Dünyanın avuç içi kadar küçüldüğü, iletişimin akıl almaz noktalara ulaştığı, teknolojinin çıldırdığı, uzaklık mefhumunun ortadan kalktığı şu zamanda, insanlar arasında mesafeler sanki iyice açılıyor gibi. Beldeler, şehirler, ülkeler birbirine yaklaşıyor fakat, insanlar birbirinden uzaklaşıyor. Aynı sitede, aynı apartmanda, aynı katta yaşayan iki komşu birbirini tanımıyor. Merdivende karşılaşıp omuz omuza geçenler, aynı asansöre binip yüz yüze gelenler, bir “merhaba” ile de olsa selâmlaşmıyorlar. Selâmın olmadığı yerde kelâm da olmadığından, sessizlik bozulmuyor. Birisi cep telefonu ile oynarken, öbürü asansör aynasında saçlarını tarıyor, göz göze gelmekten kaçınıyorlar.
İnsanları birbirine bağlayan bazı kuvvetli bağlar vardır. Onlar gevşediği veya koptuğu zaman, herkes kalabalıklar içinde yalnız kalmaya başlar. Sohbeti, paylaşmayı, dertleşmeyi unutur. İnsanlar sosyal özelliklerini kaybeder, yabanî meyve gibi yabanileşir. Halbuki insan kâinatın en tatlı meyvesidir. Yerde ve gökte ne varsa insana hizmet eder. Rabbimiz insanı, dünyaya halife olarak göndermiştir. Meleklerden daha ileri geçebilecek bir yetenekle donatmıştır. Kendi sıfatlarından insana cüz’î bir parça vererek, Rabbini ve kendini tanımasını istemiştir. Cenneti ve Cemalini insana vaad etmiştir. Bu kadar değerli bir meyveyi yabani bir hale getirmek, öncelikle insanın kendisine yaptığı en büyük kötülük olacaktır. Onun için insan olan insan, Rabbini de bilir, kendini de bilir, çevresindeki diğer insanları da tanır ve onlarla insanlığı paylaşır.
Bugün gelişen iletişim araçları ile herkes insanları bir yerlere dâvet ediyor. Kimi siyasete, kimi sefahate, kimi gaflet ve dalâlete çağırıyor. Bu kadar çığırtkanlar arasında insanları hakka, adalete, imana, ibadete ve ebedî saadete çağıranların sesi ise fazla duyulmuyor.
Zamanın Bediîsi, Hak ve hakikatin gür sesi ve son Peygamber’in (asm) vârisi olan Bediüzzaman da insanlığı sevgiye dâvet ediyor: “Kâinatın sebeb-i vücudu muhabbettir” diyor ve bütün gönülleri muhabbetle birbirine bağlamak istiyor. Husûmeti, nefreti ve kini, yeryüzünün kiri olarak kabul ediyor, dünyayı bu kirden arındırmak için Nur’u takdim ediyor.

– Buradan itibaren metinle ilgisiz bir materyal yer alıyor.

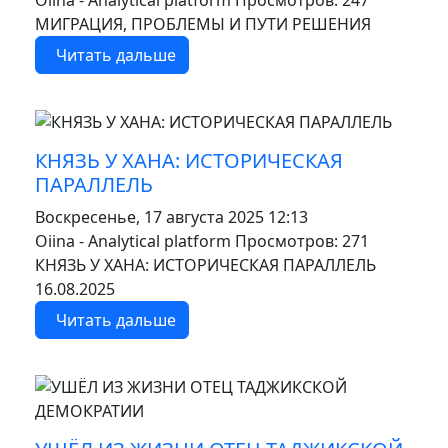
Oiina - Analytical platform
Просмотров: 247
МИГРАЦИЯ, ПРОБЛЕМЫ И ПУТИ РЕШЕНИЯ
Читать дальше
MOD_JTCS_VIEW_ARTICLE_LINK
MOD_JTCS_VIEW_FULL_IMAGE
КНЯЗЬ У ХАНА: ИСТОРИЧЕСКАЯ
ПАРАЛЛЕЛЬ
Воскресенье, 17 августа 2025 12:13
Oiina - Analytical platform
Просмотров: 271
КНЯЗЬ У ХАНА: ИСТОРИЧЕСКАЯ ПАРАЛЛЕЛЬ
16.08.2025
Читать дальше
MOD_JTCS_VIEW_ARTICLE_LINK
MOD_JTCS_VIEW_FULL_IMAGE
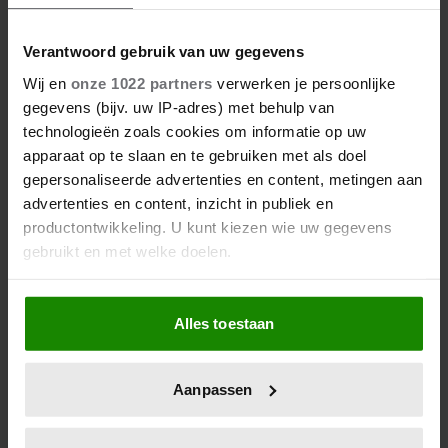
Verantwoord gebruik van uw gegevens
Wij en
onze 1022 partners
verwerken je persoonlijke
gegevens (bijv. uw IP-adres) met behulp van
technologieën zoals cookies om informatie op uw
apparaat op te slaan en te gebruiken met als doel
gepersonaliseerde advertenties en content, metingen aan
advertenties en content, inzicht in publiek en
productontwikkeling. U kunt kiezen wie uw gegevens
gebruikt en met welke doelen.
Als u het toestaat, willen we ook graag:
Alles toestaan
Informatie verzamelen over uw geografische
locatie, die tot een paar meter nauwkeurig kan zijn
Uw apparaat identificeren door het actief te
Aanpassen
scannen op specifieke eigenschappen (fingerprinting)
Lees meer over hoe uw persoonlijke gegevens worden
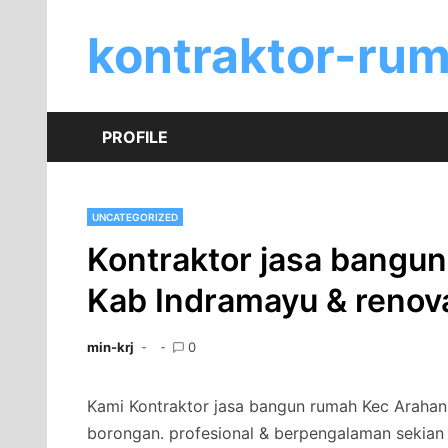
Skip
to
kontraktor-ru
content
PROFILE
UNCATEGORIZED
Kontraktor jasa bangun
Kab Indramayu & renov
min-krj
0
Kami Kontraktor jasa bangun rumah Kec Arahan
borongan. profesional & berpengalaman sekian 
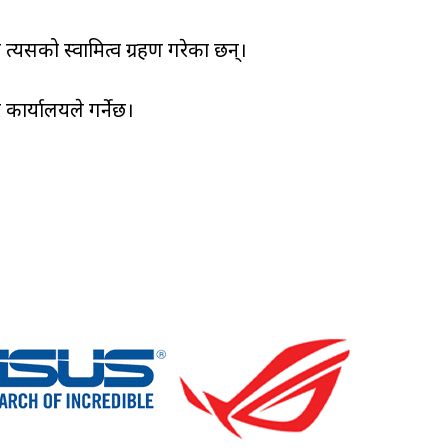
 त्यसको स्वामित्व ग्रहण गरेका छन्।
कार्यालयले गर्नेछ।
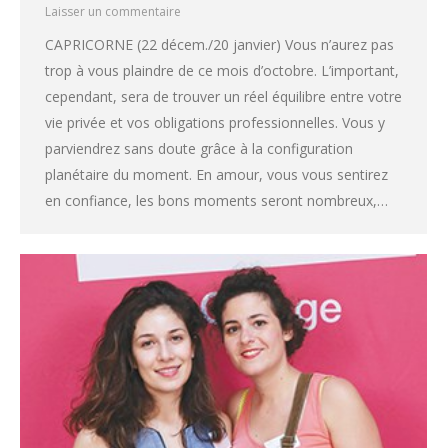
Laisser un commentaire
CAPRICORNE (22 décem./20 janvier) Vous n’aurez pas
trop à vous plaindre de ce mois d’octobre. L’important,
cependant, sera de trouver un réel équilibre entre votre
vie privée et vos obligations professionnelles. Vous y
parviendrez sans doute grâce à la configuration
planétaire du moment. En amour, vous vous sentirez
en confiance, les bons moments seront nombreux,…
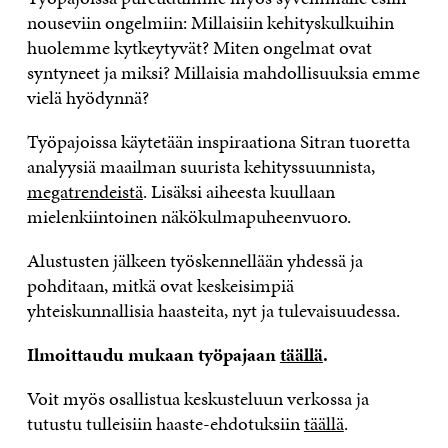
nouseviin ongelmiin: Millaisiin kehityskulkuihin
huolemme kytkeytyvät? Miten ongelmat ovat
syntyneet ja miksi? Millaisia mahdollisuuksia emme
vielä hyödynnä?
Työpajoissa käytetään inspiraationa Sitran tuoretta
analyysiä maailman suurista kehityssuunnista,
megatrendeistä
. Lisäksi aiheesta kuullaan
mielenkiintoinen näkökulmapuheenvuoro.
Alustusten jälkeen työskennellään yhdessä ja
pohditaan, mitkä ovat keskeisimpiä
yhteiskunnallisia haasteita, nyt ja tulevaisuudessa.
Ilmoittaudu mukaan työpajaan
täällä
.
Voit myös osallistua keskusteluun verkossa ja
tutustu tulleisiin haaste-ehdotuksiin
täällä
.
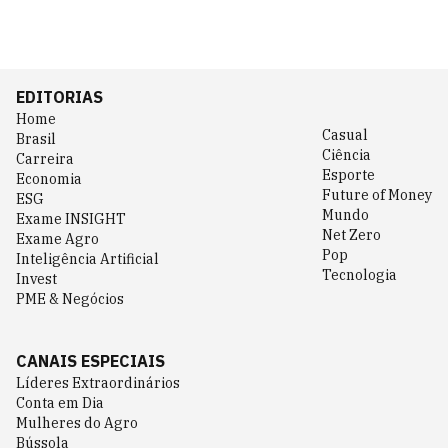
EDITORIAS
Home
Casual
Brasil
Ciência
Carreira
Esporte
Economia
Future of Money
ESG
Mundo
Exame INSIGHT
Net Zero
Exame Agro
Pop
Inteligência Artificial
Tecnologia
Invest
PME & Negócios
CANAIS ESPECIAIS
Líderes Extraordinários
Conta em Dia
Mulheres do Agro
Bússola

Muhabbette bir cazibe vardır. Kâinattaki bütün zerreler de Cenâb-ı Hak’ın muhabbetiyle cezbe halinde bulunuyor. Atomların etrafındaki elektronlardan, Güneş etrafındaki gezegenlere kadar, en büyükten en küçüğe bütün mahlûkat Hâlık’ına olan sevgi ile hareket ediyor. Onun için gezegenler yörüngesinden çıkmıyor, denizler uzay boşluğuna dağılmıyor, muhabbetin cazibesiyle İlâhî nizam devam ediyor.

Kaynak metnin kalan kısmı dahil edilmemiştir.